=== Directive ===
Copy word for word, and only, the lines below from the one with "portfolio, als uitb" through the last.

=== Material for the task ===

══════════════════════════════

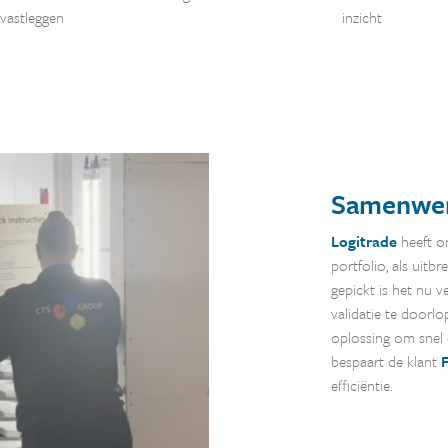
vastleggen
inzicht
Samenwer
Logitrade
heeft o
portfolio, als uitb
gepickt is het nu v
validatie te doorlo
oplossing om snel 
bespaart de klant
efficiëntie.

══════════════════════════════

=== Answer area ===
portfolio, als uitb
gepickt is het nu v
validatie te doorlo
oplossing om snel 
bespaart de klant
efficiëntie.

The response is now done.